William T. Vollman –polémico escritor que lo mismo ha escrito una moderna enciclopedia sobre la pobreza que libros enteros sobre migrantes mexicanos o la prostitución y la trata en el mundo, ha dicho en Harper que también tiene miedo, que lo han vigilado, espiado, acusado. “No tengo remordimientos. No tengo miedo por mí, sino por el modo de vida americano”. Más claro, el agua: tiene miedo por la libertad. No sólo la libertad de expresión –de la que los escritores deberíamos ser siempre garantes-, sino por las libertades individuales. 
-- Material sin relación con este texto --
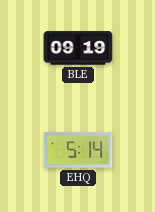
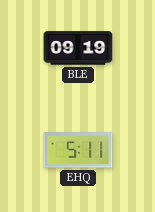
EHQ: 5:14 -> 5:11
¿Y los escritores autocensurados, que no piensan más en la libertad de expresión sino en sus cómodas vidas burguesas que ojalá no sean alteradas por el panóptico de la vigilancia electrónica? ¿Ellos qué, me pregunto? ¿De qué sirven? No creo que de mucho. Es la nueva torre de marfil, la autocensura. Lo verdaderamente paradójico es que de todas formas son vigilados –y castigados, si seguimos a Foucault-por su propia cobardía. Nadie se salva ya de la intromisión a sus vidas. El Gran Hermano –el capitalismo corporativo y financiero, feroz-se alimenta de tu historial de compras lo mismo que de tu historial de internet, es un algoritmo. Somos eso, los lugares por los que pasamos la vista mientras estamos en nuestros navegadores, las páginas y las redes sociales que nos estrangulan en lugar de liberarnos. La paradoja de la democracia global no es la igualdad económica, inexistente, sino la igualdad frente a ese ojo omnipresente que se entromete en nuestras vidas y espía su absoluta banalidad. Foster Wallace –antes de suicidarse-lo supo ver, aunque creyó que el monstruo estaba dentro del IRS, el gigante burocrático que vigila y cobra los impuestos. Estudiando su aburrida maquinaria en la novela inconclusa y póstuma el gran escritor buscó entender a ese dios aburrido y omnisciente. Ahora sabemos que no es allí, sino en la National Security Agency donde se oculta, apenas agazapado, el tedio de la absurda vigilancia de nuestros más mínimos movimientos digitales. 

Más que una reflexión, lo anterior quiere ser una provocación.